Troubleshooting a high-load scenario

Tue Jan 17 12:33:32 CET 2006

Folks,

I have a test harness that launches poker bots against a poker  
server. The harness is written in Erlang but the poker server is C++  
on Windows. The poker server uses completion ports and async IO.

I'm running into trouble with just 500 bots playing on the server,  
launched from the same VM. It appears that the bots get their  
commands up to 1 minute late. I'm trying to troubleshoot this and I'm  
looking for ideas. I would like to believe that it's not Erlang  
running out of steam but the C++ server :-).

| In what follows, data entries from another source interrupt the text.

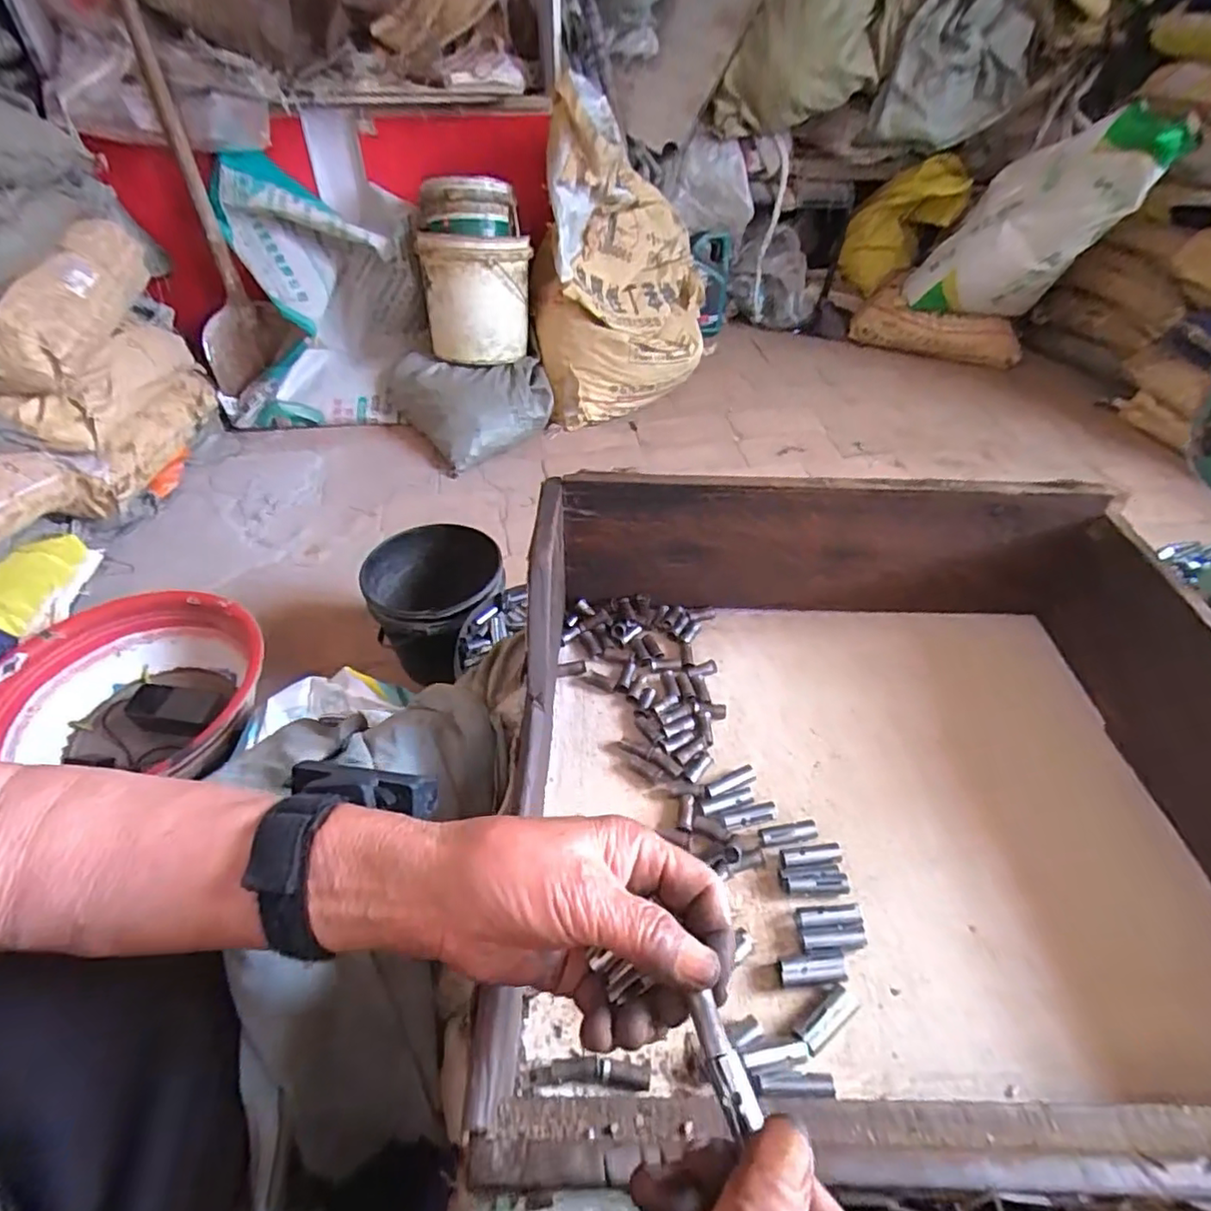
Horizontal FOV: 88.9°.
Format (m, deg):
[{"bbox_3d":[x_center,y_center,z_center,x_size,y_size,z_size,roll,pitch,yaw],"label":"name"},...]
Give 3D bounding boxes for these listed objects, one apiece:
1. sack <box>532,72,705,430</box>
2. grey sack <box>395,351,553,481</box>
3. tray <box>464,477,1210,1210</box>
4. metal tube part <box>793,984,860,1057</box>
[{"bbox_3d":[0.045,-0.811,1.499,0.400,0.571,0.571,7,46,4],"label":"sack"},{"bbox_3d":[-0.299,-0.481,1.456,0.337,0.166,0.274,-32,55,-29],"label":"grey sack"},{"bbox_3d":[0.176,0.095,0.380,0.446,0.134,0.389,3,46,0],"label":"tray"},{"bbox_3d":[0.116,0.218,0.325,0.037,0.009,0.016,-27,53,-26],"label":"metal tube part"}]

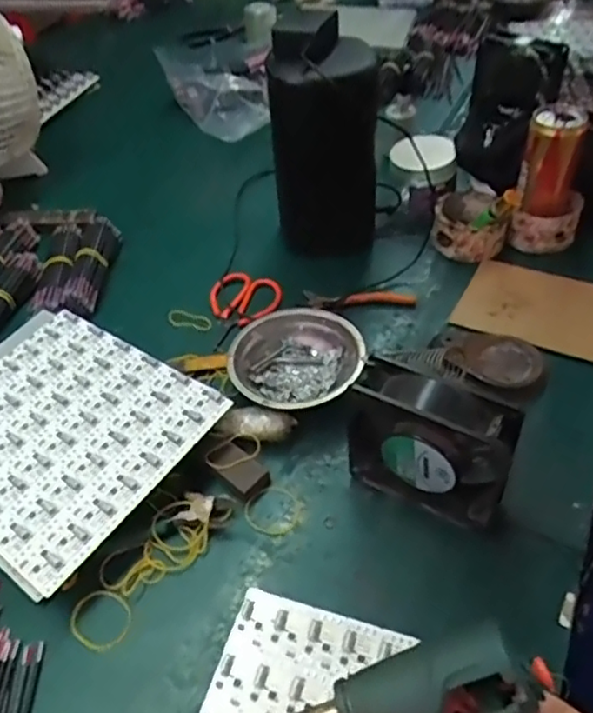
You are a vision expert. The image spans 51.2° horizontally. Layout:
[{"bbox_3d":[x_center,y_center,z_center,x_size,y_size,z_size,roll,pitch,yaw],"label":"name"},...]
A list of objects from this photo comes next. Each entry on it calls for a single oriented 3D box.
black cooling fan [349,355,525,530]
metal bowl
[{"bbox_3d":[0.100,0.069,0.472,0.119,0.121,0.041,19,50,23],"label":"black cooling fan"},{"bbox_3d":[-0.002,0.009,0.601,0.117,0.037,0.124,-3,45,3],"label":"metal bowl"}]

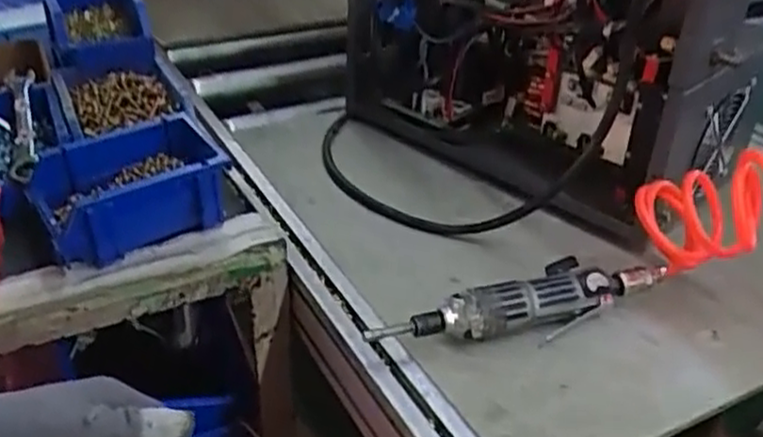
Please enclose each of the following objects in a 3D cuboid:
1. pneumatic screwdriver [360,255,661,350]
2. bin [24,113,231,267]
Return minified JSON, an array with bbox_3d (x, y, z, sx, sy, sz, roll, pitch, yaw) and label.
[{"bbox_3d":[0.123,0.072,0.626,0.270,0.039,0.050,-10,35,-19],"label":"pneumatic screwdriver"},{"bbox_3d":[-0.239,-0.029,0.687,0.148,0.082,0.132,-18,38,-28],"label":"bin"}]

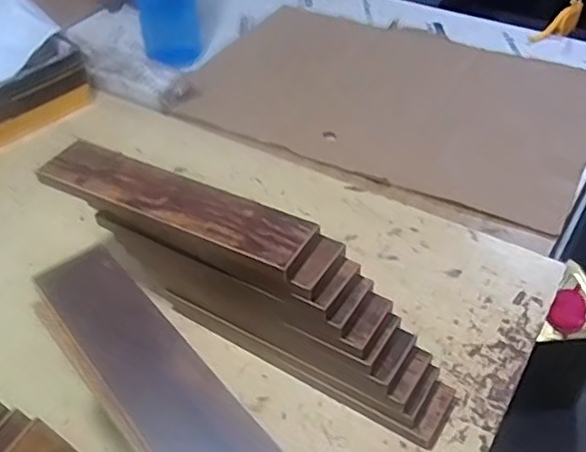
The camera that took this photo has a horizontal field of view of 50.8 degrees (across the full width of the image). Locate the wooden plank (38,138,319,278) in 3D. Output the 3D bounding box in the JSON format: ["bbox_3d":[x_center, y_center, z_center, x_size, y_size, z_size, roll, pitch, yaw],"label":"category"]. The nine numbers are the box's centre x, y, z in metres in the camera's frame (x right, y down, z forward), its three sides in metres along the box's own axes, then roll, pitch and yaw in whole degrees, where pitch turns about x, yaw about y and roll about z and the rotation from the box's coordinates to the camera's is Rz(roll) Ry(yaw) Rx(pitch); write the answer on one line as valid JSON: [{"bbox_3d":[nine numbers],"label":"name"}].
[{"bbox_3d":[-0.111,-0.023,0.559,0.272,0.015,0.060,21,48,22],"label":"wooden plank"}]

I read the packets manually since their length is little-endian and  
includes the whole packet (with the 4-byte length). I enabled  
{nodelay, true} on the socket since I always write complete packets  
to the socket.

I use selective receive and used to have no flow control in my socket  
reader. It would just read packet length, read packet and send the  
whole packet to its parent. Message queues were filling up when I was  
doing that so I only read the next network message once the current  
one has been processed.

I'm using the default socket buffer size for sending and receiving.  
I'm not sure what the default buffer size as it's not stated in 'man  
inet'. I do not have the source code for the poker server and I'm not  
sure what IOCP does in the scenario when I delay reading from the  
socket on my end. I'm being told by the client's techs that I could  
be getting the command 1 minute late because I'm reading it from the  
socket 1 minute late and the command sits in the network buffers all  
the while.

How do I troubleshoot this scenario? The bots don't do much  
processing themselves, basically make a decision and shoot a command  
back. They don't even react to all commands. The server spits out  
packets all the time, though, since all bots in the game get game  
notifications and table state updates from the lobby.

	Thanks, Joel

--
http://wagerlabs.com/